I am building an environment in the maintained fork of gym
: Gymnasium
by Farama. In my gym environment
, I state that the action_space = gym.spaces.Discrete(5)
and the observation_space = gym.spaces.MultiBinary(25)
. Running the environment with the agent-environment loop suggested on the Gym Basic Usage website runs with no problems: I registered the environment and it is simply callable by gym.make()
.
However, I want to now train a reinforcement learning agent on this environment. Now I have come across Stable Baselines3
, which makes a DQN agent implementation fairly easy. However, it does seem to support the new Gymnasium
. Namely:
import gymnasium as gym
from stable_baselines3.ppo.policies import MlpPolicy
from stable_baselines3 import DQN
env = gym.make("myEnv")
model = DQN(MlpPolicy, env, verbose=1)
Yes I know, "myEnv" is not reproducable, but the environment itself is too large (along with the structure of the file system), but that is not the point of this question
This code produces an error:
AssertionError: The algorithm only supports (<class 'gym.spaces.discrete.Discrete',) as action spaces but Discrete(5) was provided
My question is the following: does Stable Baselines3 support Gymnasium
?
I have tried to instead use gym.spaces
in order to define the action_space
and observation_space
, such that
from gym.spaces import Discrete, MultiBinary
action_space = Discrete(5)
observation_space = MultiBinary(25)
but along with this, I have to rewrite a large portion of the environment to support the old gym
package. I wonder whether there is a better solution than that.

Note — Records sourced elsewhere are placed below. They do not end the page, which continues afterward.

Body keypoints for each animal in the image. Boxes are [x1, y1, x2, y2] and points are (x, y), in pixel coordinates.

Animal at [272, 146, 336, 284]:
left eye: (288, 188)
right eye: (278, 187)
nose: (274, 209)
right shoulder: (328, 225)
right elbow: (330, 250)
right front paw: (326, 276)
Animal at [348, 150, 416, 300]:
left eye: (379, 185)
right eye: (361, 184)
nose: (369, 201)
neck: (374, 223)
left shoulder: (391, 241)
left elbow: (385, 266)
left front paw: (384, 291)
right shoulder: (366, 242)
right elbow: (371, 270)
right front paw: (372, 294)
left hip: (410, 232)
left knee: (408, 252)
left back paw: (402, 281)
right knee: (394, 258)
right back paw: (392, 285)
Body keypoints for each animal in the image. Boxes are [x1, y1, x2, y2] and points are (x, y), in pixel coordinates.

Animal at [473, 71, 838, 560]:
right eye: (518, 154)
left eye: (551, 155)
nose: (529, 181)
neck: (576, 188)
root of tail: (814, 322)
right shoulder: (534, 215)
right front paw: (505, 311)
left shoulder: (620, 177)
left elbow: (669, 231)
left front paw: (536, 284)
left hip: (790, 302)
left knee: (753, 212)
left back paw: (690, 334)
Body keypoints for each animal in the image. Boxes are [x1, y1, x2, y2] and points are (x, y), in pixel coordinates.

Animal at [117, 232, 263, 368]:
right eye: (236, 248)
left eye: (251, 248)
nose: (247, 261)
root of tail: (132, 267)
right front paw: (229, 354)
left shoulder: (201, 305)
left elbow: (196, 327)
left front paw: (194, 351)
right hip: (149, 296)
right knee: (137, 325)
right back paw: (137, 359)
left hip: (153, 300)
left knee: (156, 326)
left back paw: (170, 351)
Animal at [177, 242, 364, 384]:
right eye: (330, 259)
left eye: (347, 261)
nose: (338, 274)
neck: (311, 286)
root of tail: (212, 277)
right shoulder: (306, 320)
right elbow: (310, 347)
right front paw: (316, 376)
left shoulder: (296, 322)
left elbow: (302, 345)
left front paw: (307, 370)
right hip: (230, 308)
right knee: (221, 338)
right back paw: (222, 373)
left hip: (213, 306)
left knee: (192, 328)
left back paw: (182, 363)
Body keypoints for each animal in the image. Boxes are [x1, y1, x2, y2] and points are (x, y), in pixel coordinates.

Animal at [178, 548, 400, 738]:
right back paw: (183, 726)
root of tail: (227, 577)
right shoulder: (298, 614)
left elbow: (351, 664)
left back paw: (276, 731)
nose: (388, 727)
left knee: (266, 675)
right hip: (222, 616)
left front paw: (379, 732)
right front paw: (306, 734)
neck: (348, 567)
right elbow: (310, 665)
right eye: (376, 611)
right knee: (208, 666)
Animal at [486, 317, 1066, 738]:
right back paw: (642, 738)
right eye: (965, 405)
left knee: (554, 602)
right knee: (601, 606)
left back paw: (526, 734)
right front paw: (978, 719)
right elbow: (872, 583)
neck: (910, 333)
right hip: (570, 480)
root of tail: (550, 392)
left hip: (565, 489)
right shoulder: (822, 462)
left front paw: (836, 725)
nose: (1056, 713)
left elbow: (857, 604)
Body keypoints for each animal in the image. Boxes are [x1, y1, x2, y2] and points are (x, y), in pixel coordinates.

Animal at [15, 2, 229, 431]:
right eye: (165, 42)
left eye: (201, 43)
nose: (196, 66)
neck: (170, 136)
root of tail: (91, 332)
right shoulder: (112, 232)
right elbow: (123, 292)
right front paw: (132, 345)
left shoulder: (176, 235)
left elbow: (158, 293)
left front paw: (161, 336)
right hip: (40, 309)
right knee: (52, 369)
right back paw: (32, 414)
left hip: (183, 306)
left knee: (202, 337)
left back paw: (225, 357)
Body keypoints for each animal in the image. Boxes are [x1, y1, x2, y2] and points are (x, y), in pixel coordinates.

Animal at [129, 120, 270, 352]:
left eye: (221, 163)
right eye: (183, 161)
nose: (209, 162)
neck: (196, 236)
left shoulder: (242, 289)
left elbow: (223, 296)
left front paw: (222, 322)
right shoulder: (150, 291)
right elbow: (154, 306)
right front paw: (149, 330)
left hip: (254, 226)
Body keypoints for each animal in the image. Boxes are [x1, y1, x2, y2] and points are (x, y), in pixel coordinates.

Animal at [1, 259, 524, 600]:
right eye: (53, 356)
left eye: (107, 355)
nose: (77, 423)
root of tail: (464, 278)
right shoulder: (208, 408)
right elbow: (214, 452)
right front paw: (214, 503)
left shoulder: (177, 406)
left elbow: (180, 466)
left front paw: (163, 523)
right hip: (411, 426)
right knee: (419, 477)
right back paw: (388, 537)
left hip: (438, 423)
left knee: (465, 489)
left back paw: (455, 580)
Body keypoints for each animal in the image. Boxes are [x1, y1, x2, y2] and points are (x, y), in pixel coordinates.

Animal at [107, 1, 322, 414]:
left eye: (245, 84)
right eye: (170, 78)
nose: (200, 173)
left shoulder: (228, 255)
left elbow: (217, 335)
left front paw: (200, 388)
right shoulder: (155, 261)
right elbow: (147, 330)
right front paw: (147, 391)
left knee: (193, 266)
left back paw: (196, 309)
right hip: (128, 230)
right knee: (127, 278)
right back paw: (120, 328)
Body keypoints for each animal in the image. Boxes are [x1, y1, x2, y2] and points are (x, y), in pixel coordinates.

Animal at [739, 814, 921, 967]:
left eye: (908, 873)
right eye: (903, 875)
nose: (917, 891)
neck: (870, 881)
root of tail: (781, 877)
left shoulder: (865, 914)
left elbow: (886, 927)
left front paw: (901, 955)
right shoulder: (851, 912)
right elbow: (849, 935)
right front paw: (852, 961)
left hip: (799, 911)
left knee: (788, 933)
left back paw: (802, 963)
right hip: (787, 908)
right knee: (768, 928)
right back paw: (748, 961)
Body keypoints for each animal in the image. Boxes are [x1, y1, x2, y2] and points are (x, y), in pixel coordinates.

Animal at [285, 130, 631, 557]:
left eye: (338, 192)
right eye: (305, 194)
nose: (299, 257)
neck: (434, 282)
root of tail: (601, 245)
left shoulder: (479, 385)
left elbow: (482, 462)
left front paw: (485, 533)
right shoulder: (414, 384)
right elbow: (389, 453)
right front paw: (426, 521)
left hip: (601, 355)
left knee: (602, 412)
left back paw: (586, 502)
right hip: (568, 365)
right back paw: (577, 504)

I was a bit confused by the other answer here as I was sure I'd seen gymnasium in the Stable Baselines 3 docs somewhere. Sure enough, it's even in the most basic "getting started" example: https://stable-baselines3.readthedocs.io/en/master/guide/quickstart.html.
However, I just tried running exactly this code and received the same error as the OP. Replacing gymnasium with gym 0.21 in the same example works without a problem.
Edit: The "getting started" example using gymnasium works with stable_baselines3 version 2.0.0a1 and above.